Je ne le cacherai pas. Karine est une amie. De dix ans ! Mon commentaire est, de fait, tout sauf... objectif ! Ou, peut-être, au contraire, l'est-il trop ? Quoi qu'il en soit, je me souviens de ce temps pas si lointain où elle jouait, du côté de Montparnasse, dans un spectacle pour enfants : La Princesse et le Plombier. Karine y assumait avec constance et abnégation le rôle d'une jeune femme qui... zézayait. Je ne la connaissais pas alors. Toutefois, je ne sais pourquoi, en l'observant, je fus spontanément convaincu que, vibrante et passionnée, elle se transformerait bientôt ! Oh ! Non pas en quenouille, en grenouille ou en citrouille ! Mais, par vocation, en une comédienne accomplie ! Au cours des années qui suivirent, particulièrement à travers les multiples saisons et reprises du « Journal », je vis peu à peu grandir Karine, je la vis s'affirmer, gagner en assurance et en puissance, jusqu'à ce jour triomphal où elle remporta le P'tit Molière de la "Meilleure comédienne dans un 1er rôle" pour son interprétation de Célestine, la célèbre femme de chambre.
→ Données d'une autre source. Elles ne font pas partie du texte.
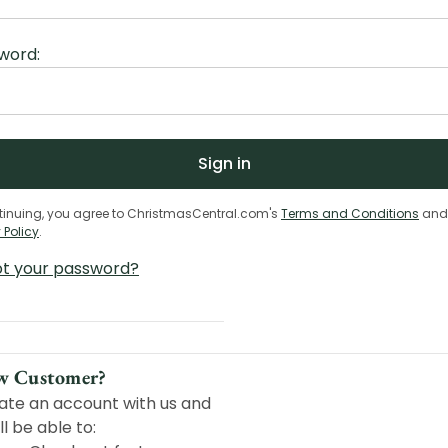
word:
tinuing, you agree to ChristmasCentral.com's
Terms and Conditions
and
 Policy
.
ot your password?
w Customer?
ate an account with us and
ll be able to:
Quelle belle trajectoire, véritablement ! une trajectoire emblématique des qualités de la comédienne, atout majeur de la pièce de théâtre dont il est ici question ! Il en faut, en effet, du souffle, de l'endurance, du talent pour vouloir et pouvoir ainsi se frotter régulièrement à Mirbeau, se confronter aux spectateurs, sans filet, dans le dénuement le plus complet, en un seul-en-scène virtuose d'une heure et quart ! Karine s'y risque et compose, selon l'instant, avec rage, sensibilité, ironie, tendresse, dégoût ou colère, le personnage de Célestine, une Célestine qu'environnent pour unique décorum, pour seuls accessoires, une grande valise et, à l'intérieur, quelques humbles ustensiles. Impossible, sur une scène nue, de louvoyer, de se cacher, de tricher ! Le rôle suppose, exige, une concentration sans faille, une implication radicale et, seconde après seconde, dans le même temps, une allégeance aux émotions les plus vives, les plus aigües ! Devant une salle comme suspendue au destin de l'héroïne de Mirbeau, la comédienne décline, un à un, les chapitres touchants, pathétiques, tragiques, grotesques, obscènes, de la vie de Célestine la bonne, une bonne soumise aux aléas de l'existence, mais parfois complice, pour son salut et son devenir, d'un quotidien sombre sinon ténébreux !
Octave Mirbeau, sur son nuage, peut-il rêver d'une interprète plus flamboyante et engagée ? Pour ma part, je suis certain que, supposant l'écrivain toujours voué aux gémonies, Karine Ventalon, par sa passion, ses ressources, sa force et sa virtuosité le transporterait, d'un trait, vers une aube nouvelle.
Car, au gré de son jeu prodigue, elle lui lègue ses ailes d'or et d'argent.